“Now there was a certain man…, and his name was Elkanah… And he had two wives: the name of one was Hannah, and the name of the other Peninnah. Peninnah had children, but Hannah had no children” (1 Sam. 1a – 2 NKJV).
Believe it or not, Peninnah’s name means jewel, but she had less than a sparkling personality. You see, Peninnah was one of two women married to the same man. Not an ideal scenario, and sadly Peninnah lost sight of her worth and value.
We see in Scripture that Peninnah was a wife and mother, having sons and daughters. Hannah had no children but she did have the love of her husband. Rather than making the most of her situation and focusing on what she did have, Peninnah focused her attention on what she lacked and what Hannah had. Thus begins Peninnah’s bitter rivalry.

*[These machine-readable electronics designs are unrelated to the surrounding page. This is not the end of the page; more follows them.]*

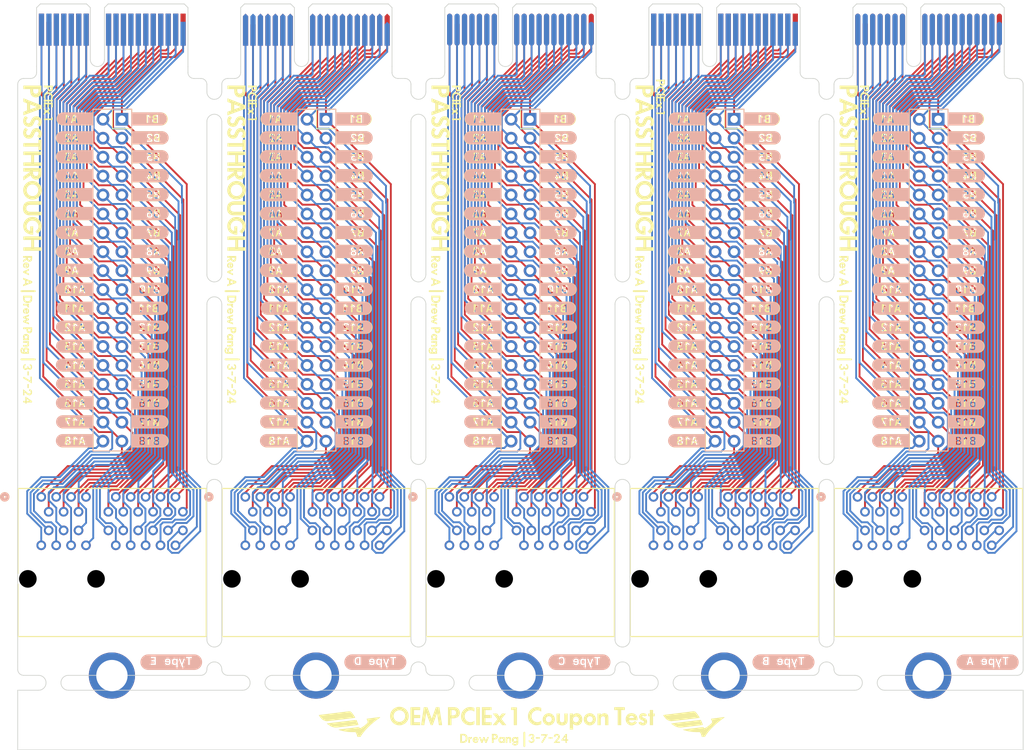
<source format=kicad_pcb>
(kicad_pcb (version 20221018) (generator pcbnew)

  (general
    (thickness 1.6)
  )

  (paper "A4")
  (layers
    (0 "F.Cu" signal)
    (31 "B.Cu" signal)
    (32 "B.Adhes" user "B.Adhesive")
    (33 "F.Adhes" user "F.Adhesive")
    (34 "B.Paste" user)
    (35 "F.Paste" user)
    (36 "B.SilkS" user "B.Silkscreen")
    (37 "F.SilkS" user "F.Silkscreen")
    (38 "B.Mask" user)
    (39 "F.Mask" user)
    (40 "Dwgs.User" user "User.Drawings")
    (41 "Cmts.User" user "User.Comments")
    (42 "Eco1.User" user "User.Eco1")
    (43 "Eco2.User" user "User.Eco2")
    (44 "Edge.Cuts" user)
    (45 "Margin" user)
    (46 "B.CrtYd" user "B.Courtyard")
    (47 "F.CrtYd" user "F.Courtyard")
    (48 "B.Fab" user)
    (49 "F.Fab" user)
    (50 "User.1" user)
    (51 "User.2" user)
    (52 "User.3" user)
    (53 "User.4" user)
    (54 "User.5" user)
    (55 "User.6" user)
    (56 "User.7" user)
    (57 "User.8" user)
    (58 "User.9" user)
  )

  (setup
    (pad_to_mask_clearance 0)
    (pcbplotparams
      (layerselection 0x00010fc_ffffffff)
      (plot_on_all_layers_selection 0x0000000_00000000)
      (disableapertmacros false)
      (usegerberextensions false)
      (usegerberattributes true)
      (usegerberadvancedattributes true)
      (creategerberjobfile true)
      (dashed_line_dash_ratio 12.000000)
      (dashed_line_gap_ratio 3.000000)
      (svgprecision 4)
      (plotframeref false)
      (viasonmask false)
      (mode 1)
      (useauxorigin false)
      (hpglpennumber 1)
      (hpglpenspeed 20)
      (hpglpendiameter 15.000000)
      (dxfpolygonmode true)
      (dxfimperialunits true)
      (dxfusepcbnewfont true)
      (psnegative false)
      (psa4output false)
      (plotreference true)
      (plotvalue true)
      (plotinvisibletext false)
      (sketchpadsonfab false)
      (subtractmaskfromsilk false)
      (outputformat 1)
      (mirror false)
      (drillshape 1)
      (scaleselection 1)
      (outputdirectory "")
    )
  )

  (net 0 "")
  (net 1 "/a1")
  (net 2 "/a2")
  (net 3 "/a3")
  (net 4 "/a4")
  (net 5 "/a5")
  (net 6 "/a6")
  (net 7 "/a7")
  (net 8 "/a8")
  (net 9 "/a9")
  (net 10 "/a10")
  (net 11 "/a11")
  (net 12 "/a12")
  (net 13 "/a13")
  (net 14 "/a14")
  (net 15 "/a15")
  (net 16 "/a16")
  (net 17 "/a17")
  (net 18 "/a18")
  (net 19 "/b1")
  (net 20 "/b2")
  (net 21 "/b3")
  (net 22 "/b4")
  (net 23 "/b5")
  (net 24 "/b6")
  (net 25 "/b7")
  (net 26 "/b8")
  (net 27 "/b9")
  (net 28 "/b10")
  (net 29 "/b11")
  (net 30 "/b12")
  (net 31 "/b13")
  (net 32 "/b14")
  (net 33 "/b15")
  (net 34 "/b16")
  (net 35 "/b17")
  (net 36 "/b18")

  (footprint "kibuzzard-65E95DF3" (layer "F.Cu") (at 113.969999 69.053499))

  (footprint "kibuzzard-65E95E9E" (layer "F.Cu") (at 168.819999 96.9935))

  (footprint "kibuzzard-65E95E93" (layer "F.Cu") (at 196.194998 89.3735))

  (footprint "kibuzzard-65E96322" (layer "F.Cu") (at 178.889998 102.073499))

  (footprint "kibuzzard-65E95E93" (layer "F.Cu") (at 114.069998 89.3735))

  (footprint "footprints:M.2_ScrewMount" (layer "F.Cu") (at 173.762499 136.1 180))

  (footprint "kibuzzard-65E963A9" (layer "F.Cu") (at 178.889999 63.9735))

  (footprint "kibuzzard-65E95D19" (layer "F.Cu") (at 86.654999 84.293498))

  (footprint "footprints:mouse-bite-2mm-slot" (layer "F.Cu") (at 187.5 133.267 90))

  (footprint "kibuzzard-65E96100" (layer "F.Cu") (at 162.28137 89.720756 -90))

  (footprint "kibuzzard-65E96396" (layer "F.Cu") (at 124.139999 74.1335))

  (footprint "Connector_PCBEdge:BUS_PCIexpress_x1" (layer "F.Cu") (at 128.562501 49.45 180))

  (footprint "kibuzzard-65E95E9E" (layer "F.Cu") (at 196.194999 96.9935))

  (footprint "kibuzzard-65E963A3" (layer "F.Cu") (at 96.764999 66.5135))

  (footprint "kibuzzard-65E95DEF" (layer "F.Cu") (at 196.094999 71.5935))

  (footprint "kibuzzard-65E95D19" (layer "F.Cu") (at 196.154999 84.293498))

  (footprint "kibuzzard-65E95EA8" (layer "F.Cu") (at 114.069998 102.073499))

  (footprint "footprints:mouse-bite-2mm-slot" (layer "F.Cu") (at 111.175 137.067 180))

  (footprint "kibuzzard-65E95EA2" (layer "F.Cu") (at 168.819999 99.5335))

  (footprint "kibuzzard-65E96303" (layer "F.Cu") (at 96.764998 89.373498))

  (footprint "kibuzzard-65E95E93" (layer "F.Cu") (at 86.694998 89.3735))

  (footprint "kibuzzard-65E96314" (layer "F.Cu") (at 96.764999 96.9935))

  (footprint "kibuzzard-65E962FE" (layer "F.Cu") (at 206.264999 86.8335))

  (footprint "kibuzzard-65E95DF8" (layer "F.Cu") (at 86.594998 66.5135))

  (footprint "kibuzzard-65E95DEB" (layer "F.Cu") (at 141.344997 74.133499))

  (footprint "kibuzzard-65E96310" (layer "F.Cu") (at 206.265001 94.4535))

  (footprint "kibuzzard-65E95DF8" (layer "F.Cu") (at 196.094998 66.5135))

  (footprint "footprints:pcie_x1_socket" (layer "F.Cu") (at 191.658298 112.126998))

  (footprint "kibuzzard-65E95DDF" (layer "F.Cu") (at 113.969999 79.213499))

  (footprint "kibuzzard-65E95DF8" (layer "F.Cu") (at 141.344998 66.5135))

  (footprint "kibuzzard-65E95EAD" (layer "F.Cu") (at 168.820001 104.613501))

  (footprint "kibuzzard-65E9639B" (layer "F.Cu") (at 206.265001 71.5935))

  (footprint "kibuzzard-65E960EE" (layer "F.Cu") (at 83.103974 59.462053 -90))

  (footprint "kibuzzard-65E95DA8" (layer "F.Cu") (at 86.624999 81.7535))

  (footprint "kibuzzard-65E95DEB" (layer "F.Cu")
    (tstamp 26658fae-c4b8-4eb3-89f3-65f06d5debbf)
    (at 196.094997 74.133499)
    (descr "Generated with KiBuzzard")
    (tags "kb_params=eyJBbGlnbm1lbnRDaG9pY2UiOiAiQ2VudGVyIiwgIkNhcExlZnRDaG9pY2UiOiAiKCIsICJDYXBSaWdodENob2ljZSI6ICJdIiwgIkZvbnRDb21ib0JveCI6ICJCZXJrZWxleU1vbm8tQm9sZCIsICJIZWlnaHRDdHJsIjogIjEiLCAiTGF5ZXJDb21ib0JveCI6ICJGLlNpbGtTIiwgIk11bHRpTGluZVRleHQiOiAiQTYiLCAiUGFkZGluZ0JvdHRvbUN0cmwiOiAiNSIsICJQYWRkaW5nTGVmdEN0cmwiOiAiNSIsICJQYWRkaW5nUmlnaHRDdHJsIjogIjMwIiwgIlBhZGRpbmdUb3BDdHJsIjogIjUiLCAiV2lkdGhDdHJsIjogIjAuMiJ9")
    (attr board_only exclude_from_pos_files exclude_from_bom)
    (fp_text reference "kibuzzard-65E95DEB4" (at 0 -3.934354) (layer "F.SilkS") hide
        (effects (font (size 0 0) (thickness 0.15)))
      (tstamp e6e7cf30-e6c2-40d0-b9a5-f135daff1e64)
    )
    (fp_text value "G***" (at 0 3.934354) (layer "F.SilkS") hide
        (effects (font (size 0 0) (thickness 0.15)))
      (tstamp d3cd6b02-858e-4d62-a35a-46efb2d23de4)
    )
    (fp_poly
      (pts
        (xy -0.699558 0.111125)
        (xy -0.821796 -0.3429)
        (xy -0.824971 -0.3429)
        (xy -0.947208 0.111125)
        (xy -0.699558 0.111125)
      )

      (stroke (width 0) (type solid)) (fill solid) (layer "F.SilkS") (tstamp 15c6272f-94c1-47c5-af26-335670935a81))
    (fp_poly
      (pts
        (xy 0.130704 0.403225)
        (xy 0.252942 0.38735)
        (xy 0.30771 0.327819)
        (xy 0.319021 0.272852)
        (xy 0.322792 0.195263)
        (xy 0.30771 0.072231)
        (xy 0.252942 0.016669)
        (xy 0.130704 0.001587)
        (xy 0.006085 0.017462)
        (xy -0.048683 0.0762)
        (xy -0.059399 0.130969)
        (xy -0.062971 0.20955)
        (xy -0.047096 0.332581)
        (xy 0.00926 0.388144)
        (xy 0.130704 0.403225)
      )

      (stroke (width 0) (type solid)) (fill solid) (layer "F.SilkS") (tstamp 202bac77-8e8c-4ce8-ab6e-214f8d3379c8))
    (fp_poly
      (pts
        (xy -1.274233 -0.886354)
        (xy -1.604963 -0.886354)
        (xy -1.69184 -0.882086)
        (xy -1.777882 -0.869323)
        (xy -1.862258 -0.848188)
        (xy -1.944156 -0.818884)
        (xy -2.022787 -0.781695)
        (xy -2.0
... [2633649 chars truncated]
</source>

First Samuel 1:6-7 AMP says, “Hannah’s rival provoked her bitterly, to irritate and embarrass her, because the Lord had left her childless. So it happened year after year, whenever she went up to the house of the Lord, Peninnah provoked her; so she wept and would not eat.”
(Note: Unresolved issues at home make their way to the house of the Lord.)

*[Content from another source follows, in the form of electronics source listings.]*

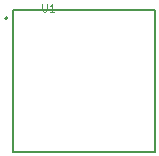
<source format=gbr>
G04 #@! TF.GenerationSoftware,KiCad,Pcbnew,(5.1.4-0-10_14)*
G04 #@! TF.CreationDate,2021-01-04T02:06:14-07:00*
G04 #@! TF.ProjectId,bga-stencil,6267612d-7374-4656-9e63-696c2e6b6963,rev?*
G04 #@! TF.SameCoordinates,Original*
G04 #@! TF.FileFunction,Legend,Top*
G04 #@! TF.FilePolarity,Positive*
%FSLAX46Y46*%
G04 Gerber Fmt 4.6, Leading zero omitted, Abs format (unit mm)*
G04 Created by KiCad (PCBNEW (5.1.4-0-10_14)) date 2021-01-04 02:06:14*
%MOMM*%
%LPD*%
G04 APERTURE LIST*
%ADD10C,0.200000*%
%ADD11C,0.127000*%
%ADD12C,0.015000*%
G04 APERTURE END LIST*
D10*
X172100000Y-89100000D02*
G75*
G03X172100000Y-89100000I-100000J0D01*
G01*
D11*
X184600000Y-100400000D02*
X172600000Y-100400000D01*
X184600000Y-88400000D02*
X184600000Y-100400000D01*
X172600000Y-100400000D02*
X172600000Y-88400000D01*
X172600000Y-88400000D02*
X184600000Y-88400000D01*
D12*
X175057588Y-87915689D02*
X175057588Y-88434780D01*
X175088123Y-88495849D01*
X175118658Y-88526384D01*
X175179727Y-88556919D01*
X175301866Y-88556919D01*
X175362936Y-88526384D01*
X175393471Y-88495849D01*
X175424005Y-88434780D01*
X175424005Y-87915689D01*
X176065235Y-88556919D02*
X175698818Y-88556919D01*
X175882027Y-88556919D02*
X175882027Y-87915689D01*
X175820957Y-88007293D01*
X175759888Y-88068363D01*
X175698818Y-88098897D01*
M02*

</source>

“Rival” is a strong word meaning an adversary, one who vexes, causes distress, trouble, an enemy, or frenemy. We all know the type. Instead of being a shining example of godliness with contentment (1 Tim. 6:6), Peninnah-types lose their luster through habitual comparison, competition, and cynicism. If we’re not careful, that can also happen to us as pastors’ wives.
Comparison creeps in when we note the similarity or dissimilarity between “ours and theirs” or “mine and hers” and feel better than or worse. This can be about church size, renting vs owning your building, gifts, talents, abilities, ministries, appearance, wardrobe, websites, social media, number of followers, and so on.
When consumed with comparing ourselves to others, we lose sight of our own giftedness and God-given abilities. When tempted to boost our low self-worth by seeking out the shortcomings of others, we shortchange ourselves. Rather than walking in love and celebrating the strengths of our sisters, we let competition and cynicism begin to color our outlook and dull our shine.
Thankfully, we can regain our radiance. The old adage, “A candle loses nothing by lighting another candle,” can be said of pastors’ wives when we learn to complement and not compete. We complement when we add to something in a way that enhances or improves it.
Don’t compare, practice self-care. Maria Baratta, Ph.D., L.C.S.W., defines self-care as “the mindful taking of time to pay attention to you, not in a narcissistic way but in a way that ensures that you are being cared for by you.” When we get busy taking care of ourselves we won’t waste time or energy comparing ourselves to others. Instead we can learn to be self-sufficient in Christ’s sufficiency.
Avoid cynicism at all costs. Cynicism is the pervasive feeling of distrust or that something isn’t going to work out well. Believers with this dismal outlook need to remember Rom. 8:28 AMP: “And we know [with great confidence] that God [who is deeply concerned about us] causes all things to work together [as a plan] for good for those who love God, to those who are called according to His plan and purpose.”
If you want to get your shine on and become radically radiant, make a practice of seeking to complement others, remembering that we are all a part of one body. Practice self-care, remembering that we’re called to love others as we love ourselves. And lastly, remember that whatever the season or circumstance, God causes all things to work together in such a way that we are blessed, benefitted, and better equipped to bless others.
“Arise, shine; for your light has come! And the glory of the LORD is risen upon you” (Isa. 60:1 NKJV). Rise and shine!